START Excerpt

That doesn't necessarily work though. Miri can't detect all such violations, it produces some false negatives.

as far as I understand mutable references to zsts (like () or [T; 0]) cannot alias

ZSTs are a good keyword. I found this discussion, where the consensus is that values of ZSTs don't alias with any other values.

miri

The following code is accepted by Miri:

use std::alloc;
use std::slice::from_raw_parts_mut;
fn main() {
    unsafe {
        let layout = alloc::Layout::from_size_align(4, 1).unwrap();
        let chunk_ptr = alloc::alloc(layout);
        chunk_ptr.copy_from_nonoverlapping([10, 11, 12, 13].as_ptr(), 4);
        let slice_1: &mut [u8] = from_raw_parts_mut(chunk_ptr, 4);
        let slice_2: &mut [u8] = from_raw_parts_mut(chunk_ptr.add(2), 0);
        // let slice_3: &mut [u8] = from_raw_parts_mut(chunk_ptr.add(2), 1);
        println!("slice_1: {:?}", slice_1);
        println!("slice_2: {:?}", slice_2);
        alloc::dealloc(chunk_ptr, layout);
    }
}

but UB is flagged when the let slice_3 = ... line is uncommented. So Miri detects overlapping &mut slices, but is fine with empty &mut slices. Of course, like H2CO3 notes, this might be a false negative.

END Excerpt
START Information shown

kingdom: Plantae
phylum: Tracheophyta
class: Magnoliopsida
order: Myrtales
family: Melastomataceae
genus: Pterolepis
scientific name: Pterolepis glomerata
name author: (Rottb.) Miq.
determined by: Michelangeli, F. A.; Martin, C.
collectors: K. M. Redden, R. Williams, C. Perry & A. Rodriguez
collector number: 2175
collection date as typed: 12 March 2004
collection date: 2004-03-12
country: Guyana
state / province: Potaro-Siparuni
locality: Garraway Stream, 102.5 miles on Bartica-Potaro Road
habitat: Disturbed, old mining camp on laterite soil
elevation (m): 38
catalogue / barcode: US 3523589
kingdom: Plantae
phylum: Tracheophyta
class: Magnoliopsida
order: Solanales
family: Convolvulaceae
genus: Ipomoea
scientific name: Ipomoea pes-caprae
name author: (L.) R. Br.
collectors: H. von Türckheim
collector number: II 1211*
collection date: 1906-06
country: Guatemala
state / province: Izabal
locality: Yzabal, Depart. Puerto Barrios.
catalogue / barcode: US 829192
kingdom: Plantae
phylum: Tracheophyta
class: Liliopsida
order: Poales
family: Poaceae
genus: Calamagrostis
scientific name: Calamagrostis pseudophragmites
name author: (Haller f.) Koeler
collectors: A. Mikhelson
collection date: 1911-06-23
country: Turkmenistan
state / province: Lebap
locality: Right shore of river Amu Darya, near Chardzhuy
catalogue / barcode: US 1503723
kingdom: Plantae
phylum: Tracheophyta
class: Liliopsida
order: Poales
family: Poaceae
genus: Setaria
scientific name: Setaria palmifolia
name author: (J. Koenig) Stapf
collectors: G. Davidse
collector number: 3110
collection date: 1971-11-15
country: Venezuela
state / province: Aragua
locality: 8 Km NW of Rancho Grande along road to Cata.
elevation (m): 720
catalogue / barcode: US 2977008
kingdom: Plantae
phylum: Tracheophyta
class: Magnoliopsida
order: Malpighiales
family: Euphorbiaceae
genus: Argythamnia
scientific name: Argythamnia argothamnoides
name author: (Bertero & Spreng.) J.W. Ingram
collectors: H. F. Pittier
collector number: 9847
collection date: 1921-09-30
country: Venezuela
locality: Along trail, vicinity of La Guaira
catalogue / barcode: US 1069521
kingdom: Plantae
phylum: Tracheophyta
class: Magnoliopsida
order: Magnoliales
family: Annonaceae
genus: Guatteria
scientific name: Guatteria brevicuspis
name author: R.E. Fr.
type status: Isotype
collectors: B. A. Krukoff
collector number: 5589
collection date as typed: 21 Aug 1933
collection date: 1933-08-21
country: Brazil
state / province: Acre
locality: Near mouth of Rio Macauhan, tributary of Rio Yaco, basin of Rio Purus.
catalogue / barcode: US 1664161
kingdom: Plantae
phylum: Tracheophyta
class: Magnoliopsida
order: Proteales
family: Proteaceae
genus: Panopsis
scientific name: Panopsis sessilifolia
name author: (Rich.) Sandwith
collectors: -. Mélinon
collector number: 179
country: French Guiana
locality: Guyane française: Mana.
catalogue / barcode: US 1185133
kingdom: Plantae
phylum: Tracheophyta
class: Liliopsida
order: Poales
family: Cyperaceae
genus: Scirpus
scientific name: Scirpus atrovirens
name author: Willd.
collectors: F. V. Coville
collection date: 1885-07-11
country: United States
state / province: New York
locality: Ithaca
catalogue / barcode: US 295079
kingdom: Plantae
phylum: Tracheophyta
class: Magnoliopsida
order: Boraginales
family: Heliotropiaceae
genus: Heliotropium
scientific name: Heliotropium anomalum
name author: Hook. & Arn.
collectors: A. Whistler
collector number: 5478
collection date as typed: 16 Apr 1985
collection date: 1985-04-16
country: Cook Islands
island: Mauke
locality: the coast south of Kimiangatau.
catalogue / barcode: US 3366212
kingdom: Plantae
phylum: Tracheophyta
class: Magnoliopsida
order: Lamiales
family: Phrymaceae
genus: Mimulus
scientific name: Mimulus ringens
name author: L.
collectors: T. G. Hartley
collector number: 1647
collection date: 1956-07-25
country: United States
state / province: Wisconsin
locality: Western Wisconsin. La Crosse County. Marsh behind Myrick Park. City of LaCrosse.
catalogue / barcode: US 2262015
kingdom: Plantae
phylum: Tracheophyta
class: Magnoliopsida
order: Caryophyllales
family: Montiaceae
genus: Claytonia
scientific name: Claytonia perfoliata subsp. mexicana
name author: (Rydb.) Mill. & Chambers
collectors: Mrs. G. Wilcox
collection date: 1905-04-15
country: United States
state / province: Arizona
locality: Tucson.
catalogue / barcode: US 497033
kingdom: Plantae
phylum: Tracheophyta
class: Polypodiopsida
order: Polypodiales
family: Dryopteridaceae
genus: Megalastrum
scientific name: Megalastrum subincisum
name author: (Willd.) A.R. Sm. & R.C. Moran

END Information shown

**Exercise instructions**
#1 According to the Miri discussion, what is the consensus about values of ZSTs?
#2 Translate this sentence from the Miri discussion into Spanish: "So Miri detects overlapping &mut slices, but is fine with empty &mut slices."
The listing has no connection to the Miri discussion.

**Answers given**
#1 Values of ZSTs don't alias with any other values.

#2 Así que Miri detecta slices &mut superpuestos, pero no tiene problema con los slices &mut vacíos.